Check every line of the entries below for the word "pixels". Then give the number of lines that have it, with nothing added.
*** Opening of DATA FOR ANALYSIS ***
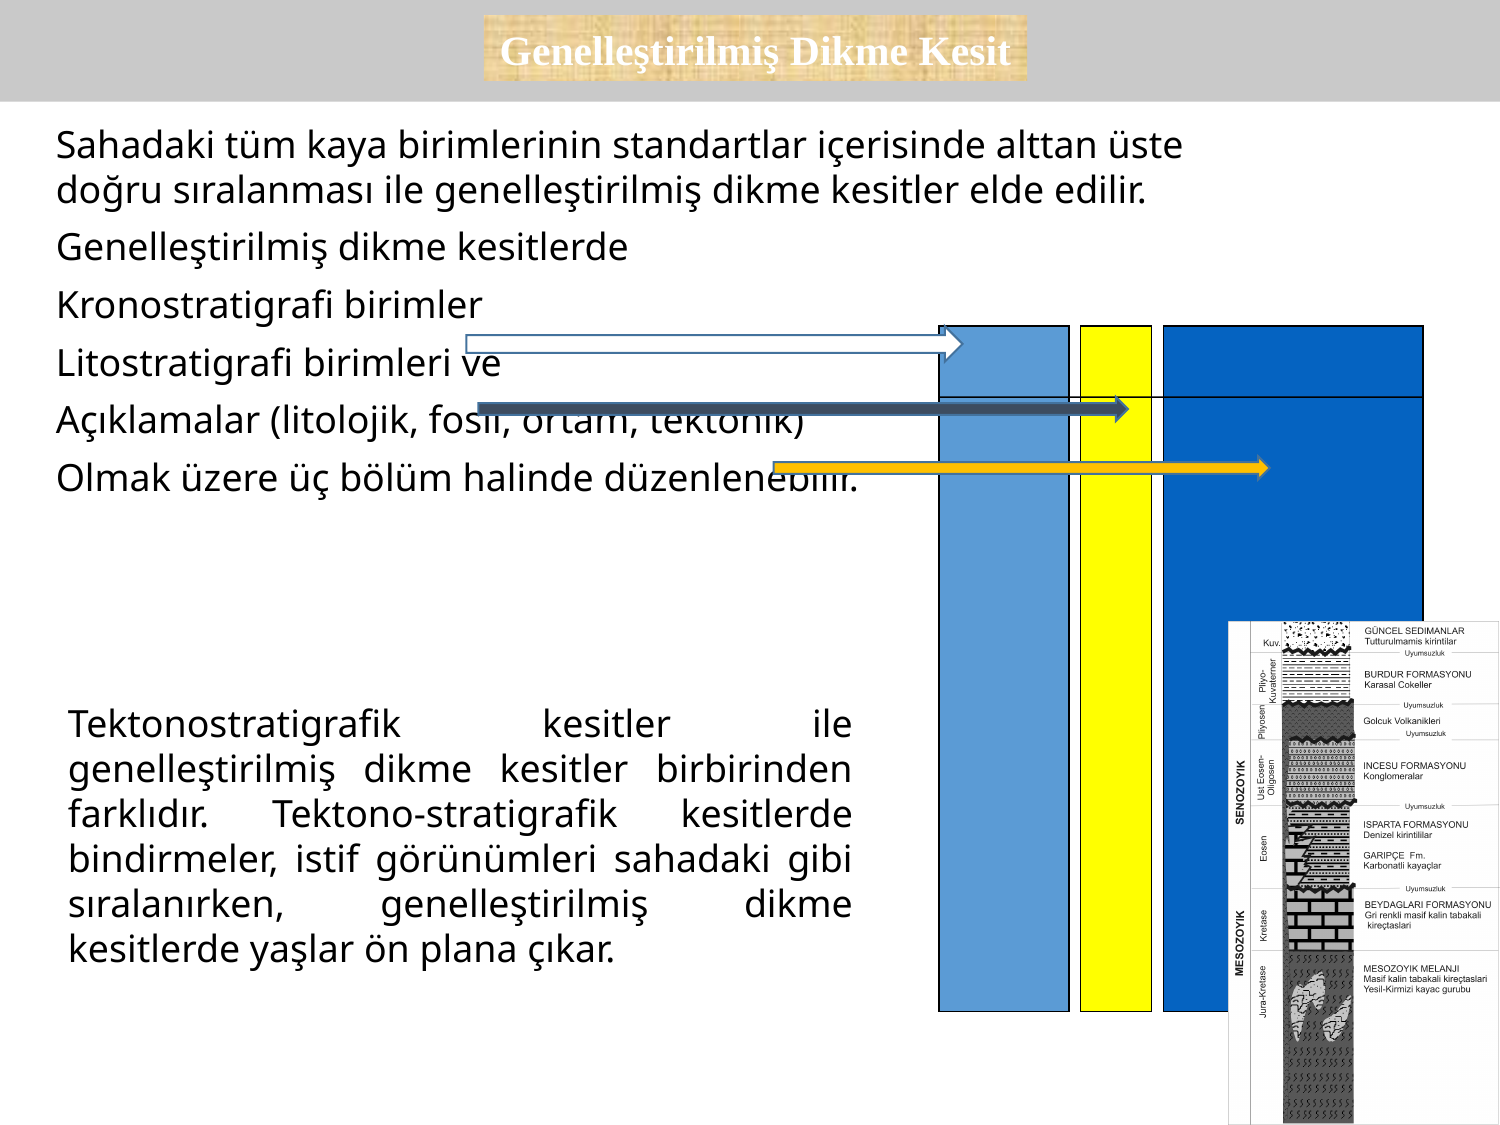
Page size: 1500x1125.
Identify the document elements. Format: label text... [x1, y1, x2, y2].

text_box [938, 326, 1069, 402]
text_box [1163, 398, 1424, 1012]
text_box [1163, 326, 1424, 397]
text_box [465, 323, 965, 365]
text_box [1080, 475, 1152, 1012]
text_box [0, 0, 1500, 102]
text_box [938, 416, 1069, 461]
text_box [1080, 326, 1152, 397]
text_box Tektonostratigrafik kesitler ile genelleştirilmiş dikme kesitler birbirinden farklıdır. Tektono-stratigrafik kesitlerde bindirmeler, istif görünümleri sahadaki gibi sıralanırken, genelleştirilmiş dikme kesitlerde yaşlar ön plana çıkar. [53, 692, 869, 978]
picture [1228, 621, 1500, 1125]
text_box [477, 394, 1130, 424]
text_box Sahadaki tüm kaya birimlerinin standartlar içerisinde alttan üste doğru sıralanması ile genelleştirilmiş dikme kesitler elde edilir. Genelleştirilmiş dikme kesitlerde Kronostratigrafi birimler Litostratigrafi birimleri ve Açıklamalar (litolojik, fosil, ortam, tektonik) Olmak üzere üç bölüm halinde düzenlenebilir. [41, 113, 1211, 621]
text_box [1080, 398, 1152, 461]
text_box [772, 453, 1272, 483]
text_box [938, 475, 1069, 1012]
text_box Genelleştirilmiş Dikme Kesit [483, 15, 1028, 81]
*** Close of DATA FOR ANALYSIS ***
*** Opening of DATA FOR ANALYSIS ***
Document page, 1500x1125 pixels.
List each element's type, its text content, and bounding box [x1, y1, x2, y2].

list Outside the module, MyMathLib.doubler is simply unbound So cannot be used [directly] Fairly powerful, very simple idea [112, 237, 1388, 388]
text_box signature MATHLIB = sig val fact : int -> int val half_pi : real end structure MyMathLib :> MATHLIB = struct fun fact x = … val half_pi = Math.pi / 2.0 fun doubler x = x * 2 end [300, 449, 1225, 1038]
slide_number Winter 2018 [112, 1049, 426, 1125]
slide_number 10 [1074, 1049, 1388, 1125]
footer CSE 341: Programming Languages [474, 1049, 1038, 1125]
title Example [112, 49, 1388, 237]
*** Close of DATA FOR ANALYSIS ***
*** Opening of DATA FOR ANALYSIS ***
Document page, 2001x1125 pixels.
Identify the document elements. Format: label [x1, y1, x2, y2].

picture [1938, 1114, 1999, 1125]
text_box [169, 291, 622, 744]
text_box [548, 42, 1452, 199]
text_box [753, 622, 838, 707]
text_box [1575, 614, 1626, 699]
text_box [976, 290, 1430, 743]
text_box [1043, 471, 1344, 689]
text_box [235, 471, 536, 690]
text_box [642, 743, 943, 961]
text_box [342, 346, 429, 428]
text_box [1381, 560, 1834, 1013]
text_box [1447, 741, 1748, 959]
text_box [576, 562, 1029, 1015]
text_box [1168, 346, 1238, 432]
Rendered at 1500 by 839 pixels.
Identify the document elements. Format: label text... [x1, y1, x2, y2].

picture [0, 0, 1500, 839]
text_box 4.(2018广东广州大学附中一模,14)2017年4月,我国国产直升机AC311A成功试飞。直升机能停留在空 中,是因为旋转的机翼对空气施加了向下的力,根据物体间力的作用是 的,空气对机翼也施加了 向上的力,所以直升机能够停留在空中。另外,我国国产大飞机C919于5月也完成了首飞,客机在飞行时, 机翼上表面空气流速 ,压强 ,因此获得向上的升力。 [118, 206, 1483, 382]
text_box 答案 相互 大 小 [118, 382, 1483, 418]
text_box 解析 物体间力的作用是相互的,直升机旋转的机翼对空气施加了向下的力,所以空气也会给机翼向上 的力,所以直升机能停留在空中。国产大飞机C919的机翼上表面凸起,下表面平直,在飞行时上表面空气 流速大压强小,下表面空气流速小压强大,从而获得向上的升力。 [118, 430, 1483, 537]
*** Close of DATA FOR ANALYSIS ***
EXERCISE RESPONSE
3